WHAT THE TASK REQUIRES >>
The response must contain every line from the records below that has "นพอด".

TASK INPUT >>
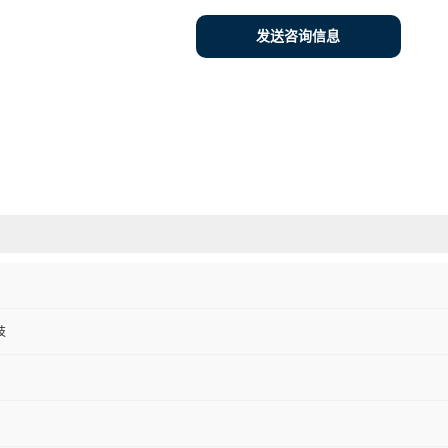
发送咨询信息
技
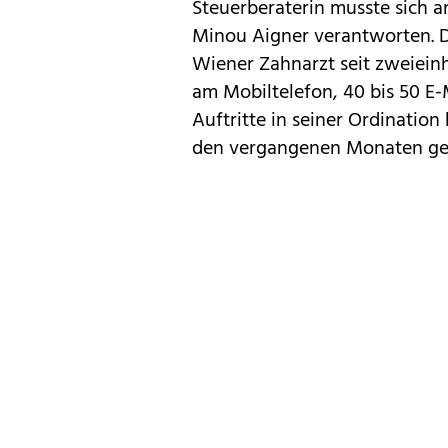
Steuerberaterin musste sich 
Minou Aigner verantworten. D
Wiener Zahnarzt seit zweieinh
am Mobiltelefon, 40 bis 50 E
Auftritte in seiner Ordination
den vergangenen Monaten gez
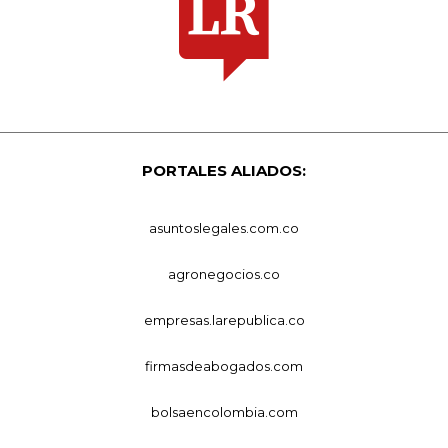
PORTALES ALIADOS:
asuntoslegales.com.co
agronegocios.co
empresas.larepublica.co
firmasdeabogados.com
bolsaencolombia.com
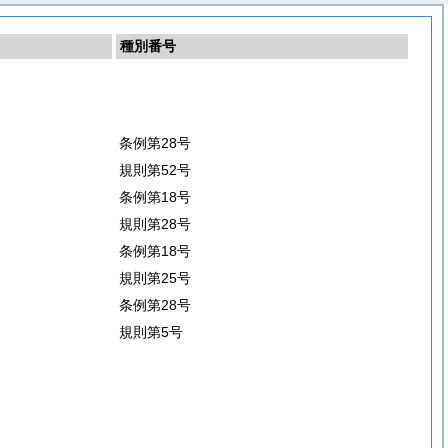
種別番号
条例第28号
規則第52号
条例第18号
規則第28号
条例第18号
規則第25号
条例第28号
規則第5号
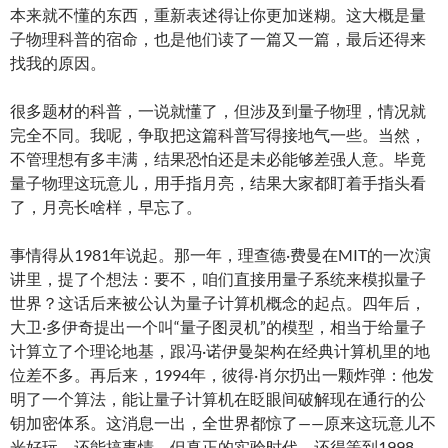
本来就不懂的东西，重新表述得让你更加迷糊。这大概是量
子物理科普的宿命，也是他们读了一篇又一篇，最后还得来
找我的原因。
很多题材的科普，一说就懂了，但涉及到量子物理，情况就
完全不同。我呢，争取把这篇科普写得接地气一些。当然，
不管理想有多丰满，结果恐怕还是未必能够差强人意。毕竟
量子物理这玩意儿，用手指月亮，结果大家都盯着手指头看
了，月亮长啥样，早忘了。
事情得从1981年说起。那一年，理查德·费曼在MIT的一次演
讲里，提了个想法：要不，咱们直接用量子系统来模拟量子
世界？这话后来被公认为量子计算机概念的起点。四年后，
大卫·多伊奇提出一个叫“量子图灵机”的模型，相当于给量子
计算立了个理论地基，跟冯·诺伊曼架构在经典计算机里的地
位差不多。再后来，1994年，彼得·肖尔扔出一颗炸弹：他发
明了一个算法，能让量子计算机在眨眼间破解现在通行的公
钥加密体系。这消息一出，全世界都惊了——原来这玩意儿不
光好玩，还能搞事情。但真正的实验时代，还得等到1998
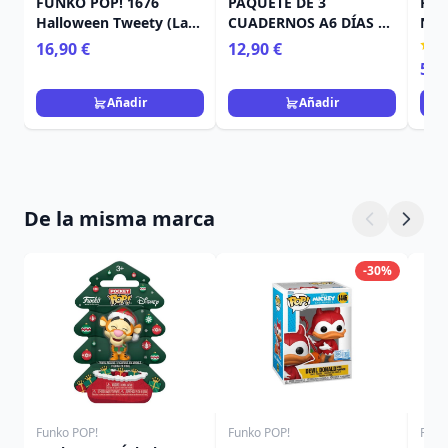
FUNKO POP! 1676
PAQUETE DE 3
Pos
Halloween Tweety (La
CUADERNOS A6 DÍAS DE
Nig
Bruja) - Looney Tunes
PEREZA - PEANUTS
Chr
16,90 €
12,90 €
5,9
Añadir
Añadir
De la misma marca
-30%
Funko POP!
Funko POP!
Funk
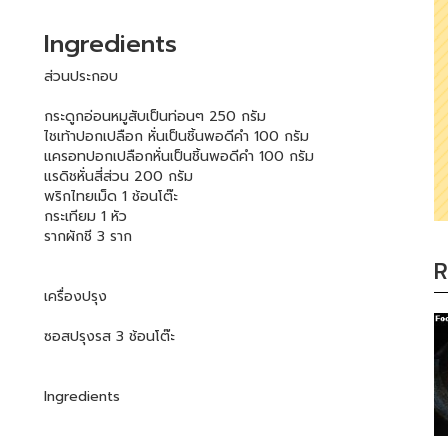
Ingredients
ส่วนประกอบ
กระดูกอ่อนหมูสับเป็นท่อนๆ 250 กรัม
ไชเท้าปอกเปลือก หั่นเป็นชิ้นพอดีคำ 100 กรัม
แครอทปอกเปลือกหั่นเป็นชิ้นพอดีคำ 100 กรัม
แรดิชหั่นสี่ส่วน 200 กรัม
พริกไทยเม็ด 1 ช้อนโต๊ะ
กระเทียม 1 หัว
รากผักชี 3 ราก
R
เครื่องปรุง
ซอสปรุงรส 3 ช้อนโต๊ะ
Ingredients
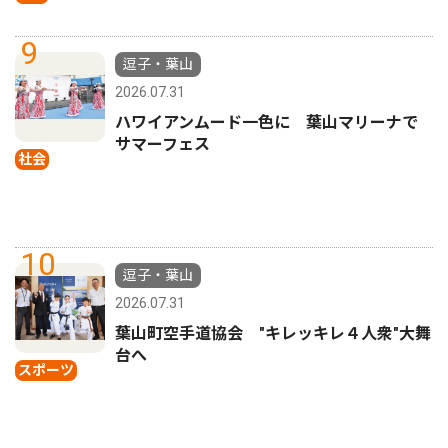
9
逗子・葉山
2026.07.31
ハワイアンムード一色に 葉山マリーナで
サマーフェス
社会
10
逗子・葉山
2026.07.31
葉山町空手道協会 "キレッキレ４人衆"大舞
台へ
スポーツ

SOLUTION TO THIS EXERCISE >>
ไชเท้าปอกเปลือก หั่นเป็นชิ้นพอดีคำ 100 กรัม
แครอทปอกเปลือกหั่นเป็นชิ้นพอดีคำ 100 กรัม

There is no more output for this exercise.